Inferring the Statistics of Buffett's Alpha

First, we need 10,000 investors that have survived. We mean this both in the metaphorical sense and the literal, morbid sense.  In the metaphorical sense, we would need 10,000 investors that all stuck with their process to target that idiosyncratic volatility and never gave up along the way.  For those running money professionally, they would have to stay in business through all the ups and downs.4  In the more morbid sense, we would also need 10,000 investors who literally survived the entire period. Warren Buffet was 49 at the beginning of 1980. At that age, the average life expectancy at that time was 30 years, and there is a less than 25% chance of making it the full 38.5

The second condition of staying in business might be the biggest catch.  Based upon how we conducted our test, we need 10,000 investors all generating a consistent 19.26% idiosyncratic volatility and whose idiosyncratic returns are independent from one another.  Investors may be able to generate that level of idiosyncratic volatility through highly concentrated portfolios, but it might be quite difficult to make the portfolios all generate truly independent returns.  Especially if we are constrained to long-only implementations.

Now, it is worth pointing out that the returns of BRK-A are not those of your typical long-only mutual fund.  Private holdings, leverage via re-insurance float, dabbling in special situations, and derivatives use means that we would expect a very different profile than that of your normal mutual fund picking stocks.

Nevertheless, given that the Russell 3000 represents 98% of all U.S. public equity securities, it would be impossible to get 10,000 independent bets.  Even if each portfolio held a single stock and the excess returns of all those stocks were truly independent from one another (hint: they are not), we’re still 7,000 portfolios short.

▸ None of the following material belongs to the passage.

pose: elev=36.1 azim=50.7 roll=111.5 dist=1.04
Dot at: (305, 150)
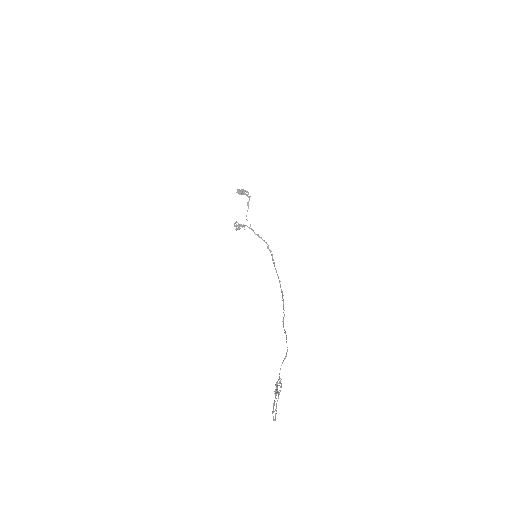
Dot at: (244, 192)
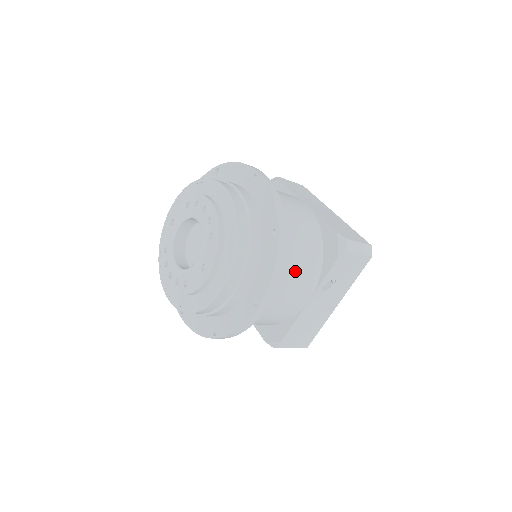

So where does this leave us?


Confused. That’s where we’re left.

But that’s rather the point of this entire commentary.  Market and performance analyses are not black-and-white.  When evaluated as a probability based on the final results, Buffett’s performance looks exceptional.  When evaluated in the context of a large number of investors, it looks inevitable.

Yet, when we add a bit more realistic texture to our assumptions, we realize that what made the results seem inevitable is infeasible.

Numbers such as p-values and long-term average returns can seem incredibly precise, but precision and accuracy are two distinct concepts.  We should be careful not to mistake the former for the latter. We can quote decimal points out to ridiculous precision and still be completely off target.

Exact numbers have more meaning when they refer to realized outcomes or deterministic (i.e. non-random) future events. Any statistical prediction where randomness is involved is best interpreted in the context of uncertainty.

As in our Buffett example, sometimes the qualitative aspects can be more informative than the seemingly accurate quantitative statistics.

For instance, even the two sample investors that beat Buffett over the long-run underperformed him over different 1-, 3-, and 5-year periods. If you were one of those investors, would you have abandoned your method in those years?  If you were a manager, would investors have stuck with you?

Our intention in this commentary is not to come down on either side of the debate about Buffett’s alpha.  Rather, the point is only to serve as a reminder that statistical models inherently rely on a large number of assumptions.  Without understanding what those assumptions are, why they are made, and what the implications mean, the results should be taken with a grain of salt.

By relying on a poorly understood model or a statistic taken out of context, a decision could be made that might prevent the next Warren Buffett from emerging in the investment community.

Corey Hoffstein is the Co-founder & CIO at Newfound Research, a participant in the ETF Strategist Channel.

  1. Our data goes back to 1980 and we use data from the Kenneth French data library to run our regression.
  2. We are using a simple CAPM regression instead of a less parsimonious Fama-French 3-Factor, Fama-French 5-Factor, or q-factor model simply because these models did not exist in 1980, and therefore an active investor would not have discerned between what was an active investment choice and a factor.
  3. Assuming returns are log-normally distributed.  We are aware of the interpretability issues surrounding p-values.  In this case, however, we are specifically saying under the assumption of the null hypothesis being true.  We think it is worth bearing in mind, however, that p-values often lose their value as a measurement of false positive risk when we do not know whether the null hypothesis is true or not.  Which, we should point out, is almost always the case: otherwise, why would we bother running the test?  We do not believe this meaningfully affects the point of this commentary, but a more nuanced discussion can be read at
  4. A private capital structure where investors cannot redeem may be one of Buffett’s greatest tricks allowing him to compound wealth.  We’d speculate that were he running a public fund, his assets would have dwindled greatly on many an occasion.